■ **EXERCISE PROMPT**
Your answer should be one number: the count of lines below that contain "regular".
↓
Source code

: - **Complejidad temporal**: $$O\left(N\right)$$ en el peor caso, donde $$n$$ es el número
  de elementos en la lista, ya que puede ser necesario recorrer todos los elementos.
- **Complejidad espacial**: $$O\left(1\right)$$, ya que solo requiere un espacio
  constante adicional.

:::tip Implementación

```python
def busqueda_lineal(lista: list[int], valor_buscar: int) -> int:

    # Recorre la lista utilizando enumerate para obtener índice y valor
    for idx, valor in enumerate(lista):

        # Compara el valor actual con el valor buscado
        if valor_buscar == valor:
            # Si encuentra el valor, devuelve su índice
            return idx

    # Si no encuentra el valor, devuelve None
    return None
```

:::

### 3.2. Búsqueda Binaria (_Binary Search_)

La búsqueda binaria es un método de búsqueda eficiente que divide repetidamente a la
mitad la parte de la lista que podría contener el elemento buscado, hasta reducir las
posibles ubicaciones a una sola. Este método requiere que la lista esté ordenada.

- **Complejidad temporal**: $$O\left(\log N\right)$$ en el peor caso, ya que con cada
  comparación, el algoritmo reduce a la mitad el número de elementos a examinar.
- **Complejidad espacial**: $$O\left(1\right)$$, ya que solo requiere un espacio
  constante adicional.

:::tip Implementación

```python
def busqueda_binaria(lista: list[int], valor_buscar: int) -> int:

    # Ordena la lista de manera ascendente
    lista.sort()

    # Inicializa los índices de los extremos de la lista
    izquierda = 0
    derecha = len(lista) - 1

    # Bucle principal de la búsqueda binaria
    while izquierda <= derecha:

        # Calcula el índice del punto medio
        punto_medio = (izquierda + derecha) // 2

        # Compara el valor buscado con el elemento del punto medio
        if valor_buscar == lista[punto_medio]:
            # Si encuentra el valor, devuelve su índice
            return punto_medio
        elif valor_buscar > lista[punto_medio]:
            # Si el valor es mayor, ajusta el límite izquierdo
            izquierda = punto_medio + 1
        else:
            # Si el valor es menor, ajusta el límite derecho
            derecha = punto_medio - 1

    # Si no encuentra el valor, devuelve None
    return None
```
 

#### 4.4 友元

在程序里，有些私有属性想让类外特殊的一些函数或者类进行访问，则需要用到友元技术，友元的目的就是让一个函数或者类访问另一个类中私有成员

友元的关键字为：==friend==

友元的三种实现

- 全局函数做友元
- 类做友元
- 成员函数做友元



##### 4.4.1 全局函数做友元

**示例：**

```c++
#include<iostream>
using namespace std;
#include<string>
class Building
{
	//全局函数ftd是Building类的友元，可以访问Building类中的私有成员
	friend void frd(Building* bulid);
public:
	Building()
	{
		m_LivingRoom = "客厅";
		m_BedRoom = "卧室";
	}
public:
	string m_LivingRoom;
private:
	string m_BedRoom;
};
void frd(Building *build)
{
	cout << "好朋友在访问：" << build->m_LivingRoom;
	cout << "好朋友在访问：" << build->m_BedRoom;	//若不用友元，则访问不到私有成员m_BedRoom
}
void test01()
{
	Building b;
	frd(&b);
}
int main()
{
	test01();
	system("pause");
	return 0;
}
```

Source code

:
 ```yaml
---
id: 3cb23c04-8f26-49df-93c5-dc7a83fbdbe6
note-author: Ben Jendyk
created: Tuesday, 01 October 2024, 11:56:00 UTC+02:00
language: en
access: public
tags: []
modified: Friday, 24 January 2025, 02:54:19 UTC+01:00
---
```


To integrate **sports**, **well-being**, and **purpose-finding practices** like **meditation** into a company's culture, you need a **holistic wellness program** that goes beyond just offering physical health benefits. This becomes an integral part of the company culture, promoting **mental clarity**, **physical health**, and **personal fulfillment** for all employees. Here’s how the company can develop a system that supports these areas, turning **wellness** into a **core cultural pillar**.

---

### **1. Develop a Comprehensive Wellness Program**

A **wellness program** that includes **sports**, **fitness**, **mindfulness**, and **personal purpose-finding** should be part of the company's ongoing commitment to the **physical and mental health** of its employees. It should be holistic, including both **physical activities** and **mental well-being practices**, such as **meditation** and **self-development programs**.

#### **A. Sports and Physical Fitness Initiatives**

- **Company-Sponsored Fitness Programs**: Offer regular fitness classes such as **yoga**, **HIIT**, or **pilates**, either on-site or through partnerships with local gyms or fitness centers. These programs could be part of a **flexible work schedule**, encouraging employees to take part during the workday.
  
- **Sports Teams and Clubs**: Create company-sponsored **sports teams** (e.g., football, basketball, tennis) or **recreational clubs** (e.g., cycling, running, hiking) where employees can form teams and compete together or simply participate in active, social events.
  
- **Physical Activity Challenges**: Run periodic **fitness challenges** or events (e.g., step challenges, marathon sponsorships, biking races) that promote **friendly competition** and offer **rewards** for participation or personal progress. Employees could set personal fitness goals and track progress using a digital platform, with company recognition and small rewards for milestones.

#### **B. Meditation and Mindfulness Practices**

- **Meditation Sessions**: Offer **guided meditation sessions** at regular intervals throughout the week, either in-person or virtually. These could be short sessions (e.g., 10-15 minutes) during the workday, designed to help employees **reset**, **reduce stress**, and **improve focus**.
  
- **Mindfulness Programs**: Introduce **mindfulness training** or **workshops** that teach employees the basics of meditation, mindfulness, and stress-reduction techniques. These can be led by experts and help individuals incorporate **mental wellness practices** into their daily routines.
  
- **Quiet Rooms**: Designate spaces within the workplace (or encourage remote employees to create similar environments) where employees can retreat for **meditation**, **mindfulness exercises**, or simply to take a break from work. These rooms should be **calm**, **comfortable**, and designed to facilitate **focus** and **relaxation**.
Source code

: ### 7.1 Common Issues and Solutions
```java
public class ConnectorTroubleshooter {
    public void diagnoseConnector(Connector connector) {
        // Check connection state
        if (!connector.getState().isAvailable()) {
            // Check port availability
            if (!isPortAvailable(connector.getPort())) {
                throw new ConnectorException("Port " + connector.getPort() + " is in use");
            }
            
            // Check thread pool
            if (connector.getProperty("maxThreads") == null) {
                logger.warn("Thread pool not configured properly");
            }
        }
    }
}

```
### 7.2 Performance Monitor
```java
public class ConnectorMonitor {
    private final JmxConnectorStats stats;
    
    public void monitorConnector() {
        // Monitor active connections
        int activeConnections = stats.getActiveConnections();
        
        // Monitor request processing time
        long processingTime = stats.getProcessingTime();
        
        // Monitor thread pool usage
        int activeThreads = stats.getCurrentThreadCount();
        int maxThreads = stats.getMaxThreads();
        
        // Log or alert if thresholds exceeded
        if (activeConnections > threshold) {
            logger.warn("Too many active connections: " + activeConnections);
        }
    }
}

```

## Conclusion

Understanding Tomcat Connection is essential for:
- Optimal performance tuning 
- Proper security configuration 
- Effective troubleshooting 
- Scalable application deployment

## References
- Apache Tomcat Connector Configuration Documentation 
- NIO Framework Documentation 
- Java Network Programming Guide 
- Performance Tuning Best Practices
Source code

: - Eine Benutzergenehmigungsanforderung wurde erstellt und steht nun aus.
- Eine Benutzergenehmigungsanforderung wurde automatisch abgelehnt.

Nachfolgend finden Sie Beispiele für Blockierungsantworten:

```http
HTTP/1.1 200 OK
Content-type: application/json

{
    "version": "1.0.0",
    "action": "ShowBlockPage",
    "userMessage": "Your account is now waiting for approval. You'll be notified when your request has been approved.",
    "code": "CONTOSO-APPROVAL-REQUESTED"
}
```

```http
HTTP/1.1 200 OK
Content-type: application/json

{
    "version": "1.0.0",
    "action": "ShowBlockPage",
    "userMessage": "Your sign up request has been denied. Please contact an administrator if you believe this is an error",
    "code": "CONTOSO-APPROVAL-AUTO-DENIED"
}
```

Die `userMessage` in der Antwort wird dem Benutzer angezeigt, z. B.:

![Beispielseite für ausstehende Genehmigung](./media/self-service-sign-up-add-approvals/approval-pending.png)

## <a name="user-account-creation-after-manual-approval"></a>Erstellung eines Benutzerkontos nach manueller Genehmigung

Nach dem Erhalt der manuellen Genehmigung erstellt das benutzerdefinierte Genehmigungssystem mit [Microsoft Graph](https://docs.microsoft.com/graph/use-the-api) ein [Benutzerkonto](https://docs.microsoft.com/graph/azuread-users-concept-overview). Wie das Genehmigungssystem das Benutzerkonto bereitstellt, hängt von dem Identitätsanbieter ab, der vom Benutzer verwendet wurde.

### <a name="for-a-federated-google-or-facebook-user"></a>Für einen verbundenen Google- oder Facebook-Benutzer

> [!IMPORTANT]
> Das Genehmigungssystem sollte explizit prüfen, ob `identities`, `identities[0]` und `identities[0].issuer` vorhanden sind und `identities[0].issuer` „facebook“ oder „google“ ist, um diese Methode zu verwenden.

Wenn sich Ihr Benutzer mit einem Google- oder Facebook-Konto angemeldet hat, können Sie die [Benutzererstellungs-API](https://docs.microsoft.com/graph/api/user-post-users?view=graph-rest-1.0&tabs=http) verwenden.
↑
■ **EXERCISE RESPONSE**
2